I've used this for tasks at big organizations without issue. No need for any special deployments or new infra. Just spin up a few worker threads in your app. Perhaps a thread to reset abandoned tasks. But in three years this never actually happened, as everything was contained in try/catch that would add it back to the queue, and our java app was damn stable.
Just curious. We maintained a custom background processing system for years but recently replaced it with off the shelf stuff, so I'm really interested in how others are doing similar stuff.
Our tasks were quick enough so that all fetched tasks would always be able to be completed before a scale down / new deploy etc, but we stopped fetching new ones when the signal came so it just finished what it had. I updated above, we did have logic to monitor if a task got taken but never got a finished status, but I can't remember it ever actually reporting on anything.
My approach was:
- Accept the inbound call
- Generate a 20 character random string (used as a signature)
- Execute a sql query that selects the oldest job without a signature and write the signature, return the primary key of the job that was updated.
- If it errors for any reason, loop back and attempt again, but only 10 times, as some underlying issue exists (10 collisions is statistically improbable for my use case)
- Read the primary key returned by that sql query and read it, comparing it's signature to my random one.
- If a hit, return the job to the caller
- If a miss, loop back and start again, incrementing attempts by 1.
The caller has to handle the possibility that a call to this web service won't return anything, either due to no jobs existing, or the collision/error threshold being reached.
In either case, the caller backs for it's configured time, then calls again.
Callers are usually in 'while true' loops, only existing if they get an external signal to close or an uncontrolled crash.
If you take this approach, you will have a function or a web service that converts the SQL table into a job queue service. When you do that, you can build metrics on the amount of collisions you get while trying to pull and assign jobs to workers.
I had inbuilt processes that would sweep through jobs that were assigned (had a job signature) and weren't marked as complete, it actioned those to handle the condition of a crashed worker.
There are many many other services the proper job queues offer, but that usually means more dependencies, and code libraries / containers, so just build in the functionality you need.
If it is accurate, fast enough, and stable, you've got the best solution for you.
/edited for formatting
Edit: To clarify, I mean `SELECT id WHERE used = 0` followed by `UPDATE ... SET used = 1 WHERE id = ... AND used = 0`
When grabbing a new message it selects "Available or (Locked with Updated timestamp older than configured timeout)". If successful it immediately tries to set the Locked status, Updated timestamp and bumps the Version counter, where the previous values of Status and Version has to match. If the update fails it retries getting a new message.
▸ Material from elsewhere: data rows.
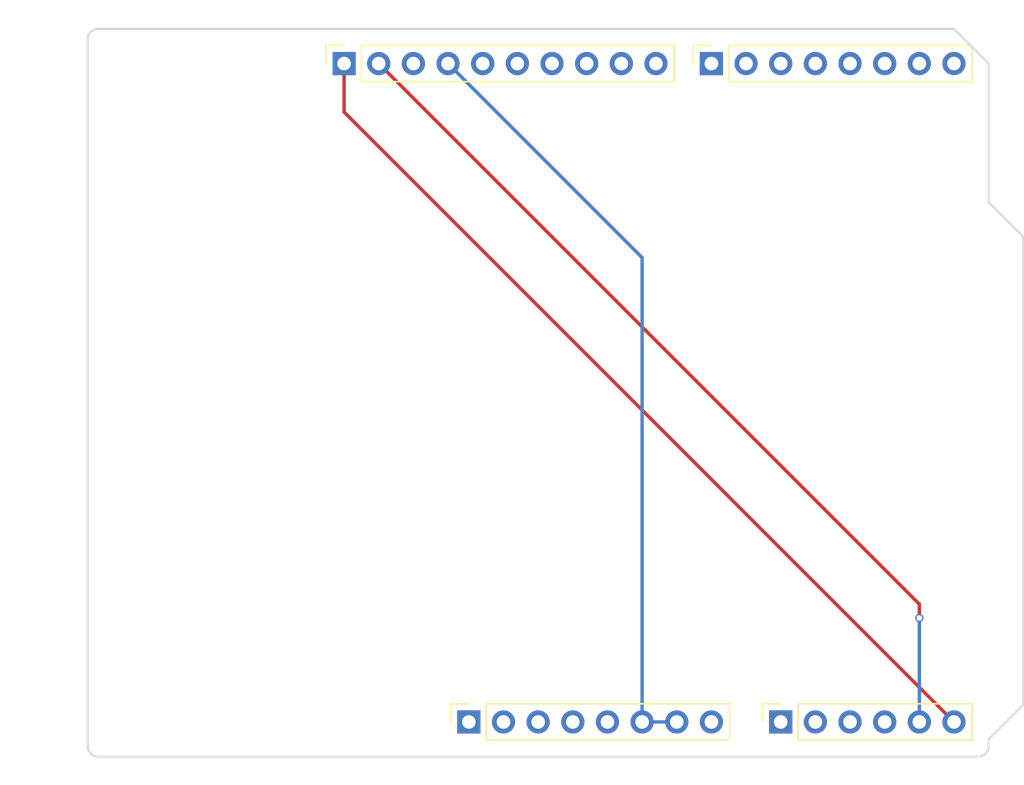
<source format=kicad_pcb>
(kicad_pcb (version 20211014) (generator pcbnew)

  (general
    (thickness 1.6)
  )

  (paper "A4")
  (title_block
    (date "mar. 31 mars 2015")
  )

  (layers
    (0 "F.Cu" signal)
    (31 "B.Cu" signal)
    (32 "B.Adhes" user "B.Adhesive")
    (33 "F.Adhes" user "F.Adhesive")
    (34 "B.Paste" user)
    (35 "F.Paste" user)
    (36 "B.SilkS" user "B.Silkscreen")
    (37 "F.SilkS" user "F.Silkscreen")
    (38 "B.Mask" user)
    (39 "F.Mask" user)
    (40 "Dwgs.User" user "User.Drawings")
    (41 "Cmts.User" user "User.Comments")
    (42 "Eco1.User" user "User.Eco1")
    (43 "Eco2.User" user "User.Eco2")
    (44 "Edge.Cuts" user)
    (45 "Margin" user)
    (46 "B.CrtYd" user "B.Courtyard")
    (47 "F.CrtYd" user "F.Courtyard")
    (48 "B.Fab" user)
    (49 "F.Fab" user)
  )

  (setup
    (stackup
      (layer "F.SilkS" (type "Top Silk Screen"))
      (layer "F.Paste" (type "Top Solder Paste"))
      (layer "F.Mask" (type "Top Solder Mask") (color "Green") (thickness 0.01))
      (layer "F.Cu" (type "copper") (thickness 0.035))
      (layer "dielectric 1" (type "core") (thickness 1.51) (material "FR4") (epsilon_r 4.5) (loss_tangent 0.02))
      (layer "B.Cu" (type "copper") (thickness 0.035))
      (layer "B.Mask" (type "Bottom Solder Mask") (color "Green") (thickness 0.01))
      (layer "B.Paste" (type "Bottom Solder Paste"))
      (layer "B.SilkS" (type "Bottom Silk Screen"))
      (copper_finish "None")
      (dielectric_constraints no)
    )
    (pad_to_mask_clearance 0)
    (aux_axis_origin 100 100)
    (grid_origin 100 100)
    (pcbplotparams
      (layerselection 0x0000030_80000001)
      (disableapertmacros false)
      (usegerberextensions false)
      (usegerberattributes true)
      (usegerberadvancedattributes true)
      (creategerberjobfile true)
      (svguseinch false)
      (svgprecision 6)
      (excludeedgelayer true)
      (plotframeref false)
      (viasonmask false)
      (mode 1)
      (useauxorigin false)
      (hpglpennumber 1)
      (hpglpenspeed 20)
      (hpglpendiameter 15.000000)
      (dxfpolygonmode true)
      (dxfimperialunits true)
      (dxfusepcbnewfont true)
      (psnegative false)
      (psa4output false)
      (plotreference true)
      (plotvalue true)
      (plotinvisibletext false)
      (sketchpadsonfab false)
      (subtractmaskfromsilk false)
      (outputformat 1)
      (mirror false)
      (drillshape 1)
      (scaleselection 1)
      (outputdirectory "")
    )
  )

  (net 0 "")
  (net 1 "GND")
  (net 2 "unconnected-(J1-Pad1)")
  (net 3 "+5V")
  (net 4 "unconnected-(J1-Pad2)")
  (net 5 "unconnected-(J1-Pad3)")
  (net 6 "unconnected-(J2-Pad3)")
  (net 7 "unconnected-(J2-Pad5)")
  (net 8 "unconnected-(J2-Pad6)")
  (net 9 "/SDA{slash}A4")
  (net 10 "/SCL{slash}A5")
  (net 11 "unconnected-(J2-Pad7)")
  (net 12 "unconnected-(J2-Pad8)")
  (net 13 "unconnected-(J2-Pad9)")
  (net 14 "unconnected-(J2-Pad10)")
  (net 15 "unconnected-(J3-Pad1)")
  (net 16 "unconnected-(J3-Pad2)")
  (net 17 "unconnected-(J3-Pad3)")
  (net 18 "unconnected-(J3-Pad4)")
  (net 19 "unconnected-(J4-Pad1)")
  (net 20 "unconnected-(J4-Pad2)")
  (net 21 "unconnected-(J4-Pad3)")
  (net 22 "unconnected-(J4-Pad4)")
  (net 23 "unconnected-(J4-Pad5)")
  (net 24 "unconnected-(J4-Pad6)")
  (net 25 "unconnected-(J4-Pad7)")
  (net 26 "+3V3")
  (net 27 "VCC")
  (net 28 "unconnected-(J4-Pad8)")

  (footprint "Connector_PinSocket_2.54mm:PinSocket_1x08_P2.54mm_Vertical" (layer "F.Cu") (at 127.94 97.46 90))

  (footprint "Connector_PinSocket_2.54mm:PinSocket_1x06_P2.54mm_Vertical" (layer "F.Cu") (at 150.8 97.46 90))

  (footprint "Connector_PinSocket_2.54mm:PinSocket_1x10_P2.54mm_Vertical" (layer "F.Cu") (at 118.796 49.2 90))

  (footprint "Connector_PinSocket_2.54mm:PinSocket_1x08_P2.54mm_Vertical" (layer "F.Cu") (at 145.72 49.2 90))

  (footprint "Arduino_MountingHole:MountingHole_3.2mm" (layer "F.Cu") (at 115.24 49.2))

  (footprint "Arduino_MountingHole:MountingHole_3.2mm" (layer "F.Cu") (at 113.97 97.46))

  (footprint "Arduino_MountingHole:MountingHole_3.2mm" (layer "F.Cu") (at 166.04 64.44))

  (footprint "Arduino_MountingHole:MountingHole_3.2mm" (layer "F.Cu") (at 166.04 92.38))

  (gr_line (start 98.095 96.825) (end 98.095 87.935) (layer "Dwgs.User") (width 0.15) (tstamp 53e4740d-8877-45f6-ab44-50ec12588509))
  (gr_line (start 111.43 96.825) (end 98.095 96.825) (layer "Dwgs.User") (width 0.15) (tstamp 556cf23c-299b-4f67-9a25-a41fb8b5982d))
  (gr_rect (start 162.357 68.25) (end 167.437 75.87) (layer "Dwgs.User") (width 0.15) (fill none) (tstamp 58ce2ea3-aa66-45fe-b5e1-d11ebd935d6a))
  (gr_line (start 98.095 87.935) (end 111.43 87.935) (layer "Dwgs.User") (width 0.15) (tstamp 77f9193c-b405-498d-930b-ec247e51bb7e))
  (gr_line (start 93.65 67.615) (end 93.65 56.185) (layer "Dwgs.User") (width 0.15) (tstamp 886b3496-76f8-498c-900d-2acfeb3f3b58))
  (gr_line (start 111.43 87.935) (end 111.43 96.825) (layer "Dwgs.User") (width 0.15) (tstamp 92b33026-7cad-45d2-b531-7f20adda205b))
  (gr_line (start 109.525 56.185) (end 109.525 67.615) (layer "Dwgs.User") (width 0.15) (tstamp bf6edab4-3acb-4a87-b344-4fa26a7ce1ab))
  (gr_line (start 93.65 56.185) (end 109.525 56.185) (layer "Dwgs.User") (width 0.15) (tstamp da3f2702-9f42-46a9-b5f9-abfc74e86759))
  (gr_line (start 109.525 67.615) (end 93.65 67.615) (layer "Dwgs.User") (width 0.15) (tstamp fde342e7-23e6-43a1-9afe-f71547964d5d))
  (gr_line (start 166.04 59.36) (end 168.58 61.9) (layer "Edge.Cuts") (width 0.15) (tstamp 14983443-9435-48e9-8e51-6faf3f00bdfc))
  (gr_line (start 100 99.238) (end 100 47.422) (layer "Edge.Cuts") (width 0.15) (tstamp 16738e8d-f64a-4520-b480-307e17fc6e64))
  (gr_line (start 168.58 61.9) (end 168.58 96.19) (layer "Edge.Cuts") (width 0.15) (tstamp 58c6d72f-4bb9-4dd3-8643-c635155dbbd9))
  (gr_line (start 165.278 100) (end 100.762 100) (layer "Edge.Cuts") (width 0.15) (tstamp 63988798-ab74-4066-afcb-7d5e2915caca))
  (gr_line (start 100.762 46.66) (end 163.5 46.66) (layer "Edge.Cuts") (width 0.15) (tstamp 6fef40a2-9c09-4d46-b120-a8241120c43b))
  (gr_arc (start 100.762 100) (mid 100.223185 99.776815) (end 100 99.238) (layer "Edge.Cuts") (width 0.15) (tstamp 814cca0a-9069-4535-992b-1bc51a8012a6))
  (gr_line (start 168.58 96.19) (end 166.04 98.73) (layer "Edge.Cuts") (width 0.15) (tstamp 93ebe48c-2f88-4531-a8a5-5f344455d694))
  (gr_line (start 163.5 46.66) (end 166.04 49.2) (layer "Edge.Cuts") (width 0.15) (tstamp a1531b39-8dae-4637-9a8d-49791182f594))
  (gr_arc (start 166.04 99.238) (mid 165.816815 99.776815) (end 165.278 100) (layer "Edge.Cuts") (width 0.15) (tstamp b69d9560-b866-4a54-9fbe-fec8c982890e))
  (gr_line (start 166.04 49.2) (end 166.04 59.36) (layer "Edge.Cuts") (width 0.15) (tstamp e462bc5f-271d-43fc-ab39-c424cc8a72ce))
  (gr_line (start 166.04 98.73) (end 166.04 99.238) (layer "Edge.Cuts") (width 0.15) (tstamp ea66c48c-ef77-4435-9521-1af21d8c2327))
  (gr_arc (start 100 47.422) (mid 100.223185 46.883185) (end 100.762 46.66) (layer "Edge.Cuts") (width 0.15) (tstamp ef0ee1ce-7ed7-4e9c-abb9-dc0926a9353e))
  (gr_text "ICSP" (at 164.897 72.06 90) (layer "Dwgs.User") (tstamp 8a0ca77a-5f97-4d8b-bfbe-42a4f0eded41)
    (effects (font (size 1 1) (thickness 0.15)))
  )

  (segment (start 140.64 97.46) (end 143.18 97.46) (width 0.25) (layer "B.Cu") (net 1) (tstamp 71925c42-7a7d-4867-9037-2de7dc3f84c9))
  (segment (start 126.416 49.2) (end 140.64 63.424) (width 0.25) (layer "B.Cu") (net 1) (tstamp daeb94e8-dc6a-42b7-8db3-ef6ab175846a))
  (segment (start 140.64 63.424) (end 140.64 97.46) (width 0.25) (layer "B.Cu") (net 1) (tstamp e480f7fe-f57a-4670-a6e0-e1ed8e8bda80))
  (segment (start 121.336 49.2) (end 160.96 88.824) (width 0.25) (layer "F.Cu") (net 9) (tstamp ad04c136-5c07-435a-af6a-68407357386c))
  (segment (start 160.96 88.824) (end 160.96 89.84) (width 0.25) (layer "F.Cu") (net 9) (tstamp ee305f32-282c-4185-87de-c116b9ed1a9b))
  (via (at 160.96 89.84) (size 0.6) (drill 0.4) (layers "F.Cu" "B.Cu") (net 9) (tstamp 9f5053ac-75ee-4b13-b548-60278c0e7390))
  (segment (start 160.96 89.84) (end 160.96 97.46) (width 0.25) (layer "B.Cu") (net 9) (tstamp bc6e1064-7cfa-4deb-8be7-8bf8dd1af1b0))
  (segment (start 163.5 97.46) (end 118.796 52.756) (width 0.25) (layer "F.Cu") (net 10) (tstamp 4fcdb31f-ebe5-4fe1-a8b2-ba81e77f4b04))
  (segment (start 118.796 52.756) (end 118.796 49.2) (width 0.25) (layer "F.Cu") (net 10) (tstamp e12fb0cc-ba79-43c2-b9ee-d9392bb174e6))

)

</source>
If the Version counter is too high, it moves the message to the associated dead-letter table, and retries getting a new message.
This isn't for high performance. I tested it and got 1000 messages/sec throughput with handful of producers and consumers against test db instance (limited hardware), which would be plenty for us.
I wrote it to be simple and so we could easily move to something AMPQ'ish like RabbitMQ or Azure Service Bus when needed. Overall quite easy to implement and has served us well so far.
Why would both transactions see `used = 0`? The DB server tries to isolate transactions and actively hides effects of other transactions that have not committed yet.
https://www.postgresql.org/docs/current/transaction-iso.html...
There is actually another possibility: there must be a way to check whether the receiving system has received the message. But this only works if there are no "rogue" senders.